- [Consegne dell'esercizio]
1 > Trascrivi dal testo sulle dimissioni per fatti concludenti il passo che va da "La legge che" fino a "atti giuridici significativi." compreso.
2 > Elenca gli ambiti in cui, secondo il testo sulle dimissioni per fatti concludenti, è interessante seguire l'evoluzione di una norma.

- [Sezione testo]
....

La legge che trasforma il comportamento in parola

Quando una norma entra nel nostro ordinamento con passo silenzioso ma effetti potenzialmente dirompenti, è sempre interessante seguirne l'evoluzione: prima sul piano teorico, poi nella prassi amministrativa, infine nell'esperienza dei tribunali. La disciplina delle dimissioni per fatti concludenti, introdotta dalla Legge n. 203/2024, appartiene esattamente a questa categoria. Una norma breve, dieci righe appena, ma capace di modificare radicalmente il modo in cui consideriamo la volontà di recesso del lavoratore, spostandola dal piano dichiarativo a quello presuntivo, trasformando comportamenti concreti in atti giuridici significativi.

Il nuovo comma 7-bis dell'articolo 26 del D.Lgs. 151/2015 parte da un dato ormai noto agli operatori: l'assenza ingiustificata non è sempre soltanto un inadempimento disciplinare. In molti casi, può rappresentare un segnale inequivocabile di abbandono del posto di lavoro, una forma tacita di volontà dimissionaria. Da qui la scelta normativa di qualificare come cessazione volontaria del rapporto l'assenza protratta oltre un limite predefinito, stabilito innanzitutto dai contratti collettivi e, solo in via residuale, dal parametro legale dei quindici giorni.

La norma si muove lungo una linea sottile: da un lato mira a contrastare condotte elusive, spesso finalizzate a provocare il licenziamento disciplinare per accedere alla NASpI; dall'altro lato deve evitare di trasformare un comportamento scorretto del lavoratore in una sorta di espulsione automatica priva delle garanzie e delle cautele tipiche del diritto del lavoro. Per questo lo stesso comma riconosce al lavoratore la possibilità di dimostrare l'impossibilità di comunicare le ragioni dell'assenza per forza maggiore o per fatto imputabile al datore, introducendo uno spazio minimo di valutazione individuale, anche all'interno di una presunzione legale.

....

- [Blocco dati]
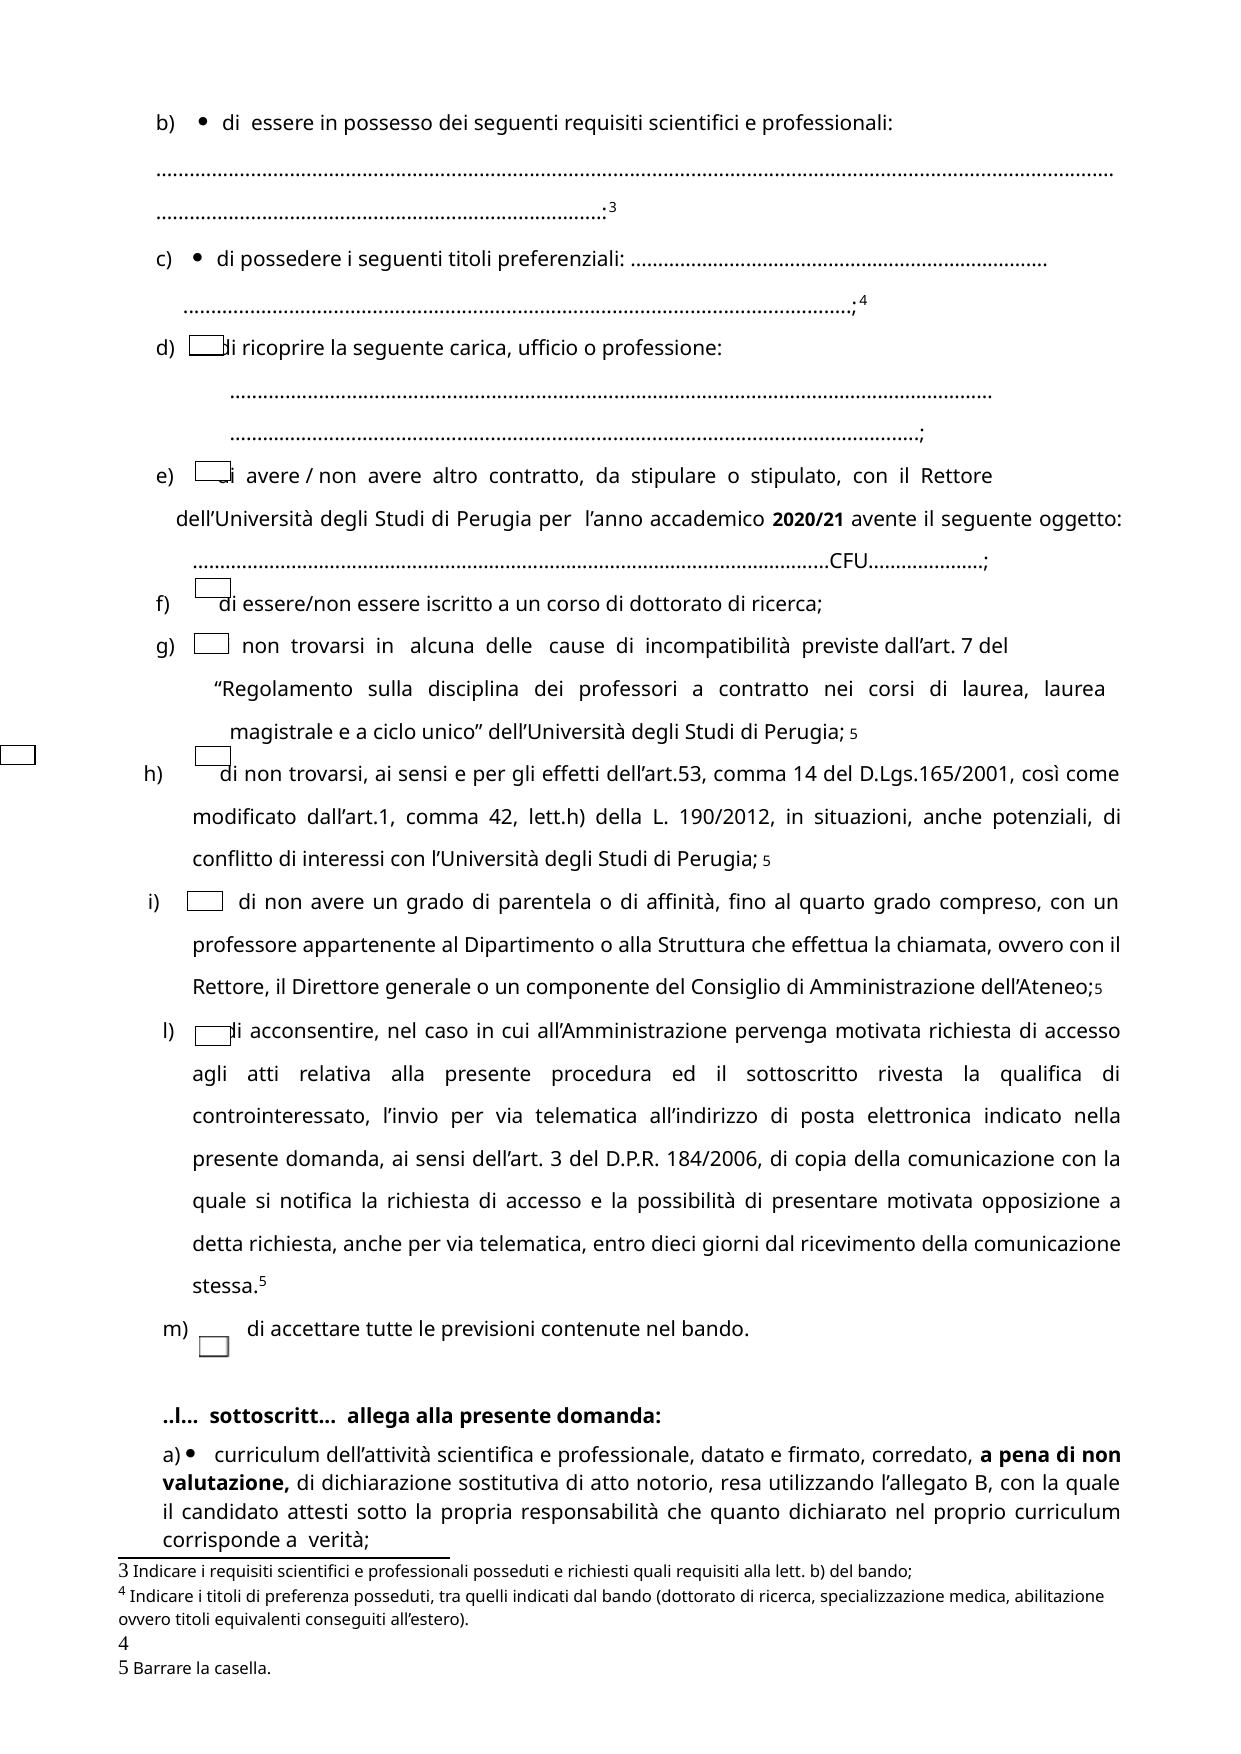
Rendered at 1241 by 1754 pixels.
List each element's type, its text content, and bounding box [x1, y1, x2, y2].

....

- [Risposte]
1 >
La legge che trasforma il comportamento in parola

Quando una norma entra nel nostro ordinamento con passo silenzioso ma effetti potenzialmente dirompenti, è sempre interessante seguirne l'evoluzione: prima sul piano teorico, poi nella prassi amministrativa, infine nell'esperienza dei tribunali. La disciplina delle dimissioni per fatti concludenti, introdotta dalla Legge n. 203/2024, appartiene esattamente a questa categoria. Una norma breve, dieci righe appena, ma capace di modificare radicalmente il modo in cui consideriamo la volontà di recesso del lavoratore, spostandola dal piano dichiarativo a quello presuntivo, trasformando comportamenti concreti in atti giuridici significativi.

2 > il piano teorico; la prassi amministrativa; l'esperienza dei tribunali